The Business and Media Institute just released a special report that exposes the double-standard in unemployment coverage. Here are some of the major findings:

In 1982, an overwhelming majority (91 percent) of stories mentioning the Reagan Administration were negative, while in 2009 only 7 percent of Obama Administration mentions were negative.

Unemployment stories in 1982 mentioned the Reagan administration 71 percent of the time, but unemployment stories in 2009 mentioned the Obama administration only 40 percent of the time.

Shame On You, Charles Gibson: The unemployment rate reached 9.4 percent under both Reagan and Obama. But ABC's Charles Gibson covered the identical rate very differently in 1982 and 2009. Gibson told viewers on May 7, 1982, "There really isn't any good news in the statistics. All the numbers are bad." But this year Gibson turned into an optimist, saying on August 7, 2009, that he hoped "the economy may be finally turning the corner."

Instead of using stimulus money to immediately create jobs for millions of unemployed Americans, Obama first gave our taxpayer dollars to the so-called "too big to fail" financial firms, a decision some are calling a bad precedent. It's hard to argue with business journalist John Cassidy, who had this to say in the New Yorker magazine this week:

Since the federal government has now demonstrated that it will do whatever is necessary to prevent the collapse of the largest financial firms, their top executives will have an even greater incentive to enter perilous lines of business. If things turn out well, they will receive big bonuses and the value of their stock options will increase. If things go wrong, the taxpayer will be left to pick up some of the tab.
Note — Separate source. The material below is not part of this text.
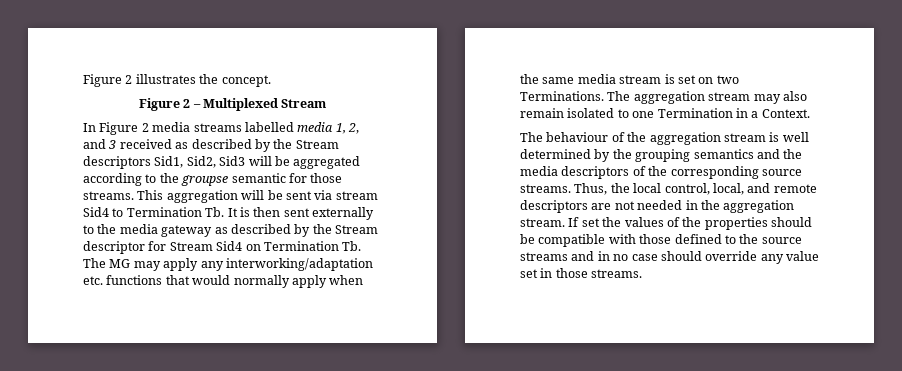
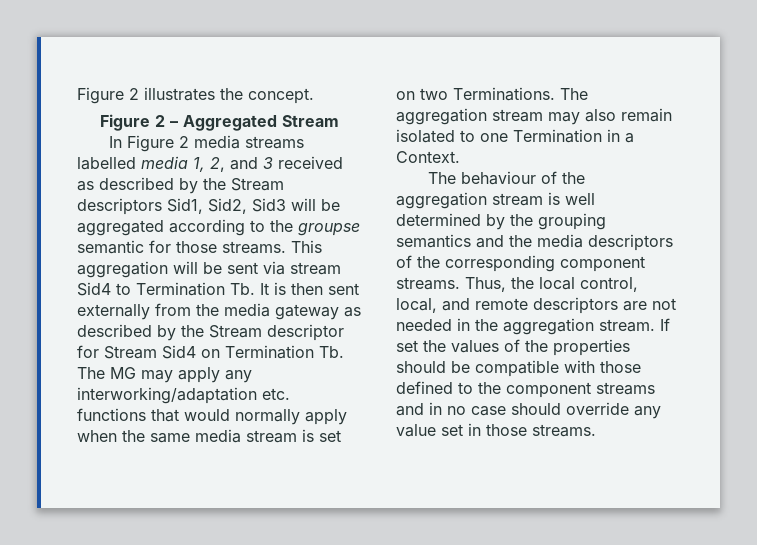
[202,98,278,111] Multiplexed -> [182,115,277,131] Aggregated
[83,225,94,234] to -> [155,303,191,316] from
[761,169,802,176] source -> [560,256,645,272] component
[761,237,802,244] source -> [506,382,591,398] component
Compare Obama's strategy to the approach of former president Franklin Roosevelt, who used taxpayer dollars to provide nearly 8 million jobs between 1935 and 1943. FDR's program, while not perfect, employed people to build public buildings, projects, and roads. The program fed children, and redistributed food, clothing and housing. Today almost every community in America has a park, bridge or school constructed by Americans working for FDR's new deal agency, the Work Projects Administration.

Naturally President Obama has agreed that job creation is "the single most important thing we can do," but talk is cheap. Obama predicted the stimulus plan would likely create three to four million jobs, but that hasn't happened yet. Today 15.1 million people are unemployed in the United States, and the number is still growing. Some 52 percent have exhausted state jobless benefits, and some are reaching the end of the makeshift strands of emergency extensions.
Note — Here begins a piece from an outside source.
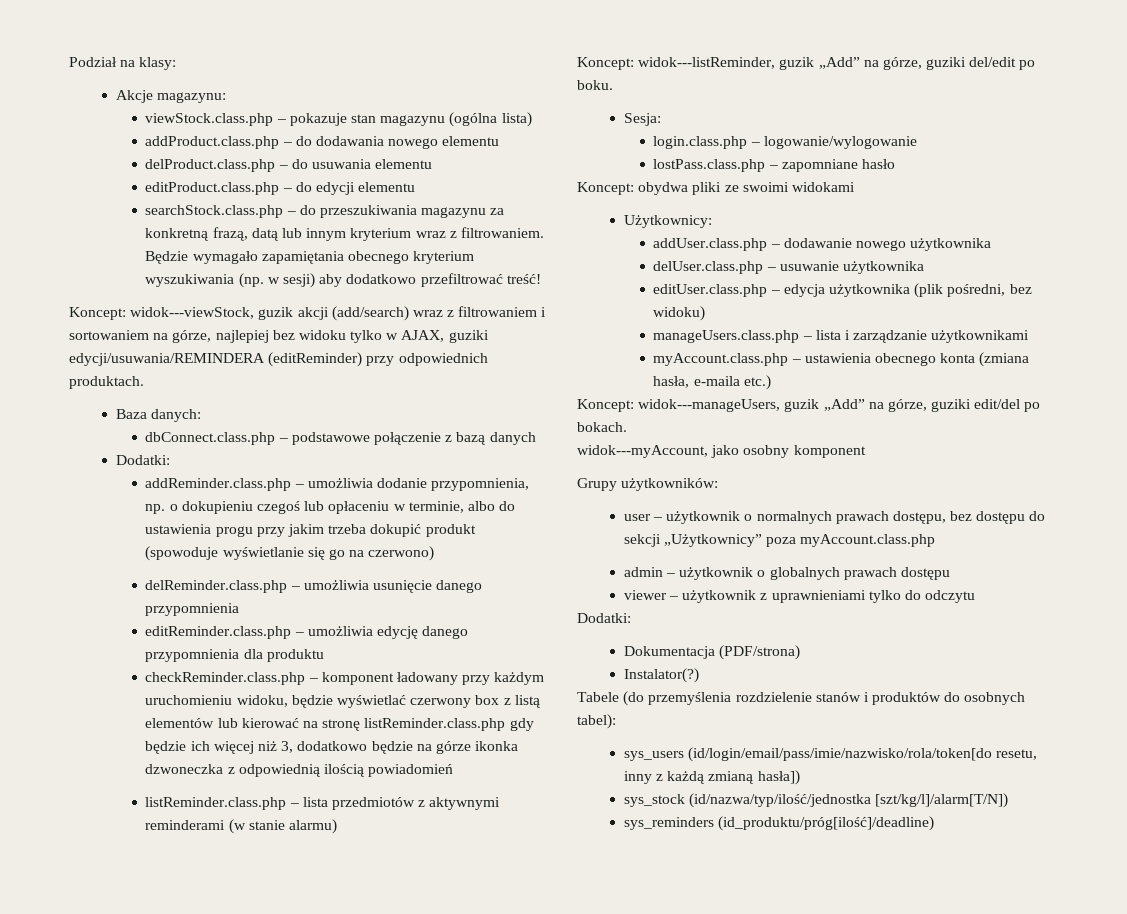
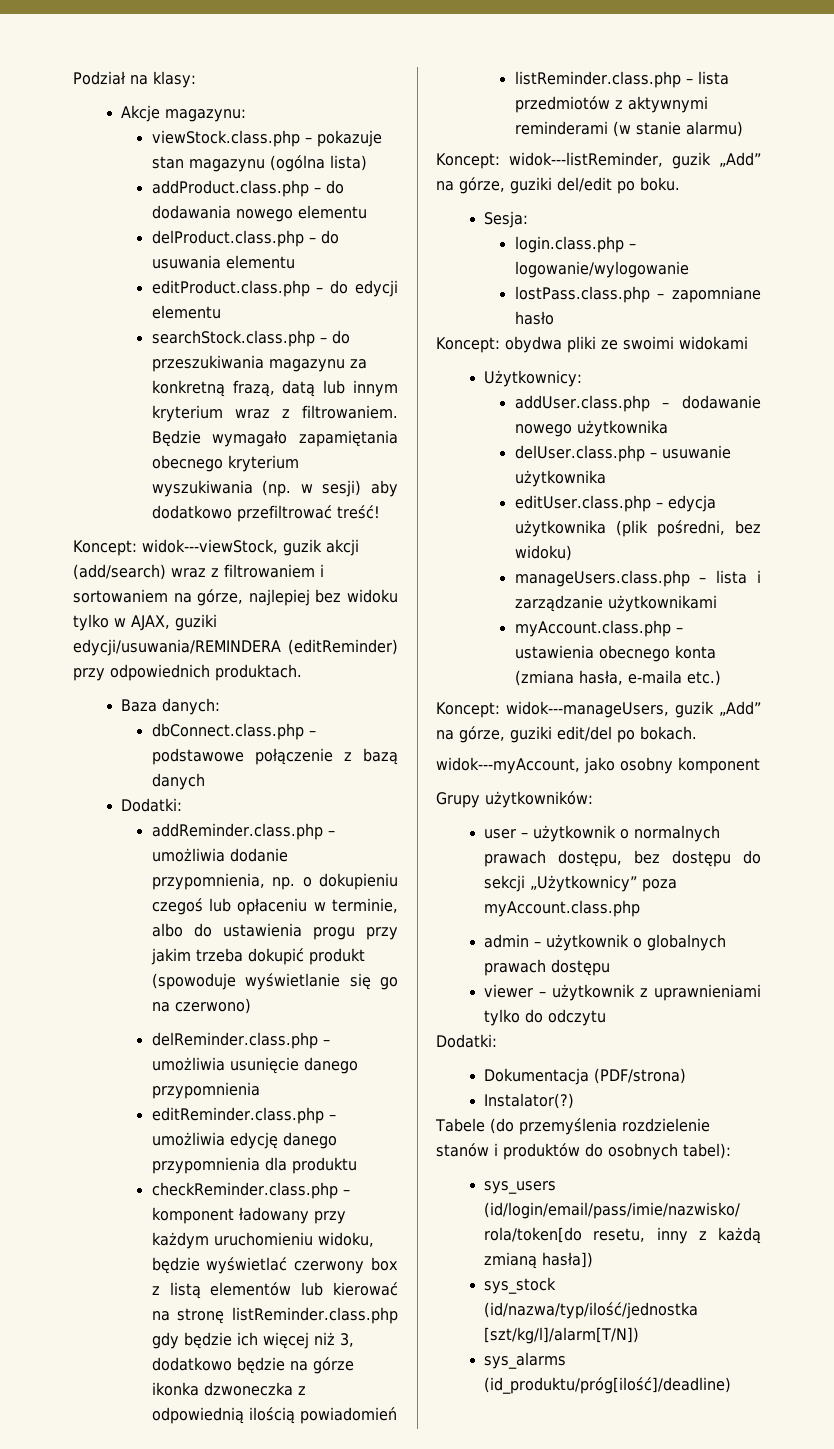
[623,817,714,830] sys_reminders -> [484,1352,567,1369] sys_alarms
But, hey, no worries -- the President and First Lady are appearing on all the TV news broadcasts this week, super-excited about trying to lure the Olympics to Chicago.

Obamanomics isn't just jobless, it's heartless.

* * *

UPDATE 10.02.09 Despite President Obama's whirlwind trip to promote his adopted city, Chicago was eliminated in the first round of International Olympic Committee consideration today.
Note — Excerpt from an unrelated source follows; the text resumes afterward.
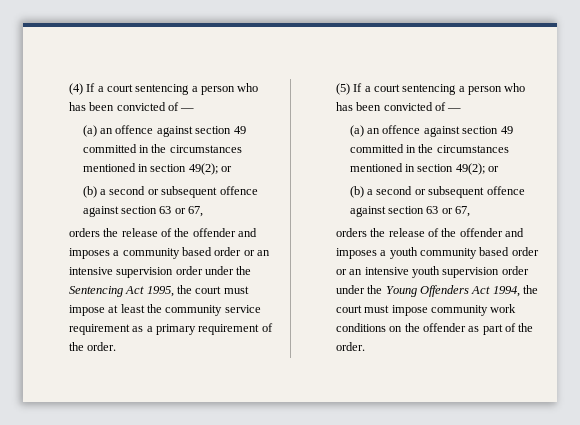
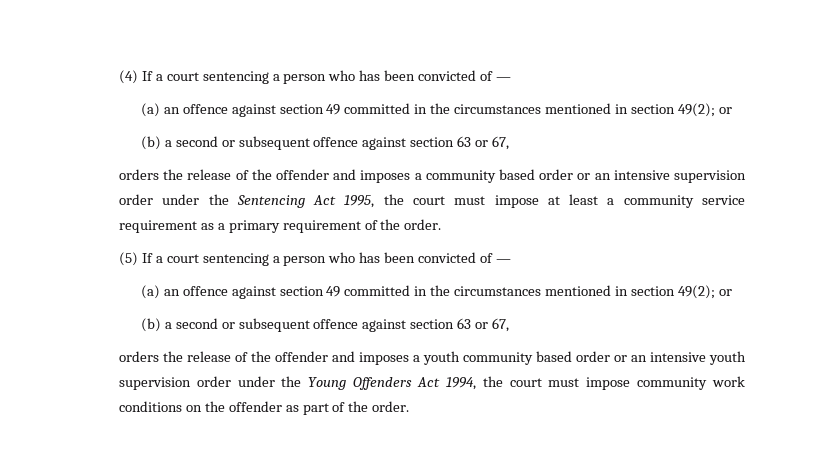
[146,304,162,313] the -> [607,198,615,205] a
Meanwhile, upon hearing the grim unemployment numbers, Obama said simply, "We'll just have to grind it out." (Easy for him to say, he's got a job.)

UPDATE 10.03.09 "Wanted: Leadership on Jobs" says the NYTimes editorial staff.

UPDATE 10.04.09 "It's the Unemployment, Stupid" says Robert Kuttner, co-editor of the American Prospect.

UPDATE 10.05.09 "Does Obama Get It?" asks Bob Herbert, NYTimes op/ed columnist.

UPDATE 11.1.09 "Are 650,000 jobs enough?" asks Benjamin F. Carlson at the AtlanticWire.